一度も結婚をせず56歳で生涯を終えたベートーヴェンですが、愛した女性のエピソードは数多くあります。その中でも注目されているのが、「不滅の恋人」と呼ばれている女性。これはベートーヴェンの死後に発見された熱烈な愛の手紙の中に書かれていた宛名でした。相手の名前は書かれていなかったため、候補として何人かの女性が推測されています。諸説ある中でミュージカル『ベートーヴェン』ではアントニー・ブレンターノが想い人として登場。花總まりさんが演じます。

アントニーはウィーンで生まれ、15歳年上でフランクフルトの実業家フランツ・ブレンターノと政略結婚。計6人の子供を産みました。ブレンターノ一家は1810年父親の最期の看病と遺品整理のため家族でウィーンに滞在中、ベートーヴェンと知り合います。アントニーの夫フランツはベートーヴェンのパトロンであり友人でした。父親を亡くし失意のどん底にいるアントニーのために、ベートーヴェンは何時間もピアノを弾いたと言われています。

ベートーヴェンが不滅の恋人へ書いた手紙の中に、「一緒に暮らすことができたら」という言葉がありますが、既婚者で友人の妻であるアントニーを奪ってまで一緒に暮らすことはできなかったのでしょう。不倫だったため宛名を書かず相手が誰なのかわからないようにしたのではという説が濃厚です。ベートーヴェンは惚れっぽく、ハードルの高い相手ばかり好きになるので叶わぬ恋が多かったのかもしれません。しかしこの熱い恋愛が、ベートーヴェンの作った音楽に影響を与えていたのではないでしょうか。
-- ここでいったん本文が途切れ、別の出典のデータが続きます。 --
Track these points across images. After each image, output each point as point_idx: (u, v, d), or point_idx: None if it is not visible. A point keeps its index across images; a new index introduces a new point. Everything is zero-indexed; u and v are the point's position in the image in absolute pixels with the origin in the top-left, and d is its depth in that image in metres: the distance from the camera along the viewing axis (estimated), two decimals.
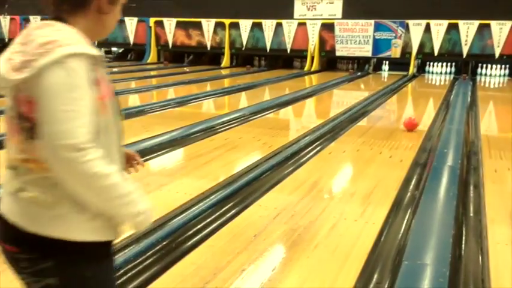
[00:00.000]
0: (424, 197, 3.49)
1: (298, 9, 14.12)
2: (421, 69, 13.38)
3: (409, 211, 3.33)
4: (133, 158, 1.58)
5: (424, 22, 12.83)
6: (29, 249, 1.25)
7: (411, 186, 3.89)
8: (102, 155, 1.20)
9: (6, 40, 17.07)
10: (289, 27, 14.02)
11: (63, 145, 1.14)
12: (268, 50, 14.31)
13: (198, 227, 3.01)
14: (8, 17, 16.99)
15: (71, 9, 1.25)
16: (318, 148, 5.09)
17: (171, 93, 9.26)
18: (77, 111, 1.15)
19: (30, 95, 1.18)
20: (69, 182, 1.19)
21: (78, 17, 1.26)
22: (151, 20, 15.41)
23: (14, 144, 1.26)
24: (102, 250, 1.33)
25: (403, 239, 2.86)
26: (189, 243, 2.80)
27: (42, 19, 1.27)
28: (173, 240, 2.80)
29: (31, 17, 16.50)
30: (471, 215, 3.40)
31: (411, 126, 5.92)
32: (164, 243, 2.74)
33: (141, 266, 2.49)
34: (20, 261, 1.26)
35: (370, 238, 2.84)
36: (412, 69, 13.15)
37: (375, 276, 2.45)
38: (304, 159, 4.67)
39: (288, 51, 14.13)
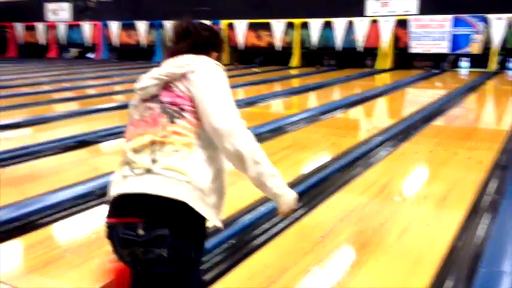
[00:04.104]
0: (505, 201, 3.29)
1: (371, 6, 13.80)
2: (503, 65, 12.62)
3: (487, 215, 3.14)
4: None
5: (506, 16, 12.08)
6: (151, 217, 1.39)
7: (491, 190, 3.67)
8: None
9: (90, 45, 18.10)
10: (361, 25, 13.74)
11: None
12: (339, 49, 14.11)
13: (266, 226, 3.02)
14: (89, 23, 17.98)
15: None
16: (390, 149, 4.94)
17: (240, 93, 9.39)
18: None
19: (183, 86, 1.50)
20: (232, 139, 1.44)
21: None
22: (223, 23, 15.70)
23: (144, 134, 1.48)
24: (204, 235, 1.50)
25: (480, 245, 2.71)
26: (257, 242, 2.82)
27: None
28: (241, 239, 2.83)
29: (111, 22, 17.38)
30: None
31: None
32: (232, 241, 2.78)
33: (209, 264, 2.54)
34: (138, 229, 1.38)
35: (443, 243, 2.71)
36: (492, 65, 12.43)
37: (449, 282, 2.34)
38: (375, 160, 4.55)
39: (360, 49, 13.85)
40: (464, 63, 13.21)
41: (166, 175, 1.41)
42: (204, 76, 1.50)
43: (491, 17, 12.25)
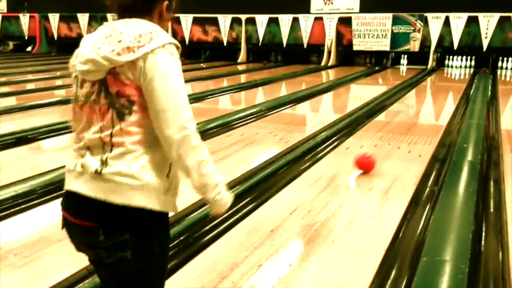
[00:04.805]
0: (444, 193, 3.45)
1: (315, 4, 14.03)
2: (441, 63, 13.20)
3: (428, 207, 3.29)
4: None
5: (443, 15, 12.64)
6: (109, 224, 1.35)
7: (430, 182, 3.84)
8: None
9: (26, 38, 17.31)
10: (305, 22, 13.95)
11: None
12: (284, 45, 14.27)
13: (215, 222, 3.01)
14: (28, 15, 17.22)
15: (138, 16, 1.43)
16: (335, 143, 5.06)
17: (187, 89, 9.30)
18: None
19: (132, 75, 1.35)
20: (180, 150, 1.34)
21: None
22: None
23: (93, 126, 1.38)
24: (167, 224, 1.48)
25: (421, 235, 2.83)
26: (206, 238, 2.82)
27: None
28: (190, 235, 2.82)
29: (50, 15, 16.70)
30: (491, 210, 3.35)
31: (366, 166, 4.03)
32: (181, 238, 2.76)
33: None
34: (97, 235, 1.34)
35: (387, 234, 2.82)
36: (431, 63, 12.99)
37: (393, 272, 2.44)
38: (321, 154, 4.65)
39: (305, 46, 14.07)
40: (404, 61, 13.71)
41: (119, 181, 1.34)
42: (155, 67, 1.34)
43: (429, 15, 12.77)
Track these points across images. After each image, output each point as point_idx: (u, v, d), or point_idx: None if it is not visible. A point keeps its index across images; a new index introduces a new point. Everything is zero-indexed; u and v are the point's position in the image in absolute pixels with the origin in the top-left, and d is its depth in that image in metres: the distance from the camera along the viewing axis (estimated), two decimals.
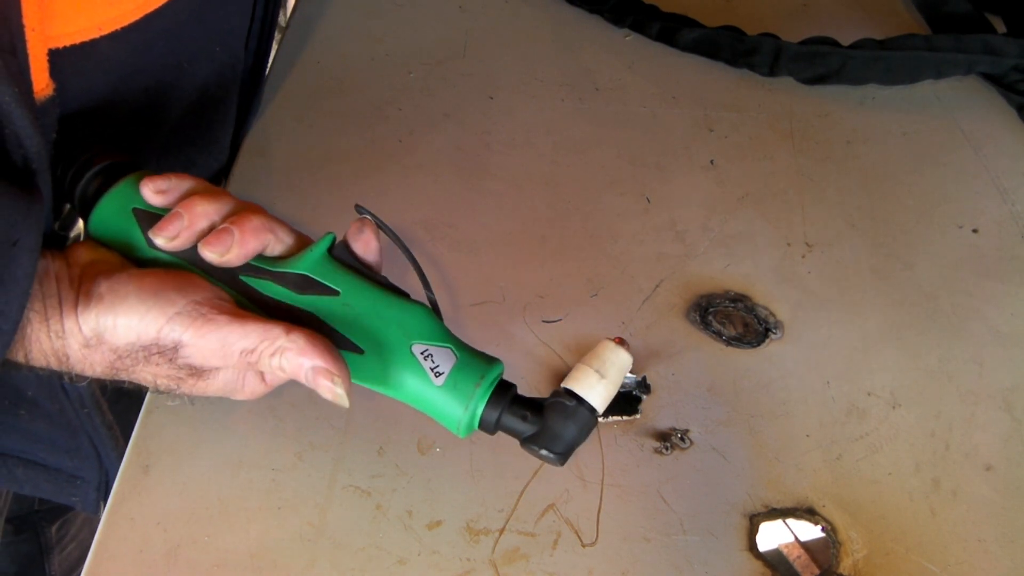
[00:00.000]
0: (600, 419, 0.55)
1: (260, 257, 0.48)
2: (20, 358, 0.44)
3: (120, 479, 0.52)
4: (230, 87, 0.65)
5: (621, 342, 0.47)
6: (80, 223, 0.57)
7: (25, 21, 0.40)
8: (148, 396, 0.55)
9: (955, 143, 0.75)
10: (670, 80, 0.79)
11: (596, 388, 0.46)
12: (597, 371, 0.46)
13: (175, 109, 0.59)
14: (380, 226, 0.49)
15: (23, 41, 0.40)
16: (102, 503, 0.66)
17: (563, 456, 0.45)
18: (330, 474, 0.53)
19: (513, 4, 0.86)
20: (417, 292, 0.50)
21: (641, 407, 0.56)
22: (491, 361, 0.46)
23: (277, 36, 0.89)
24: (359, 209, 0.49)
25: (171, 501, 0.51)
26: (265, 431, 0.54)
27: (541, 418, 0.46)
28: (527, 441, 0.46)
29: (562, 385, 0.47)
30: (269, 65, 0.74)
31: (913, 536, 0.52)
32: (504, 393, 0.46)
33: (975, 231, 0.68)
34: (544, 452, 0.45)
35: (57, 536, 0.98)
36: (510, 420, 0.46)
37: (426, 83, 0.77)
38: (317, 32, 0.81)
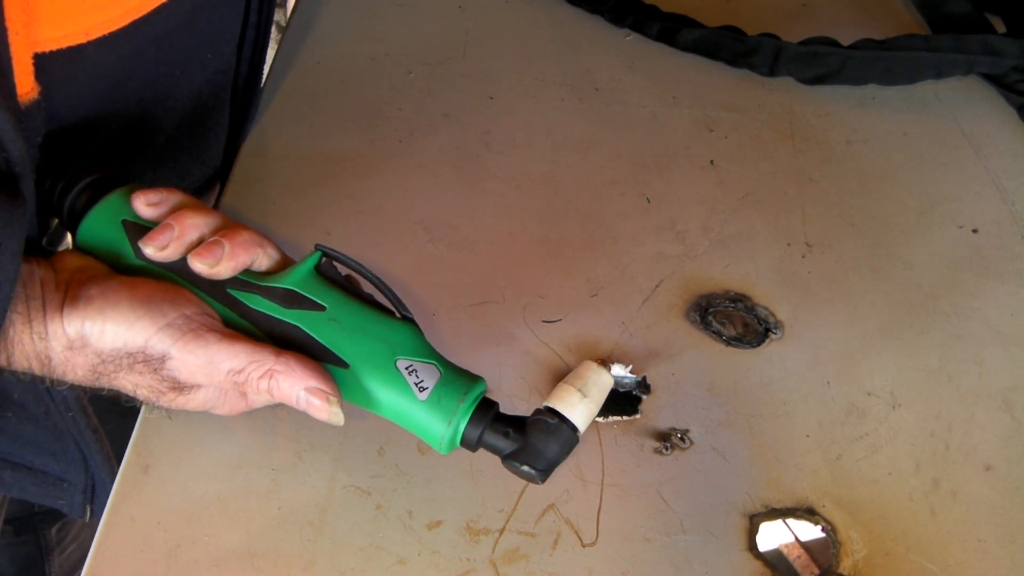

ミュージカル『ベートーヴェン』は2023年12月9日から29日まで東京の日生劇場にて上演。その後、2024年1月には福岡、愛知、兵庫を全国ツアーで周ります。公演情報の詳細については公式サイトをご覧ください。

かずちぃ

ベートーヴェンは生誕250周年を過ぎた現在でも、交響曲やピアノソナタなど数々の名曲と共に愛されています。耳が聞こえず、感情の激しかったベートーヴェンだからこそ得られた苦悩の果ての栄光なのではないでしょうか。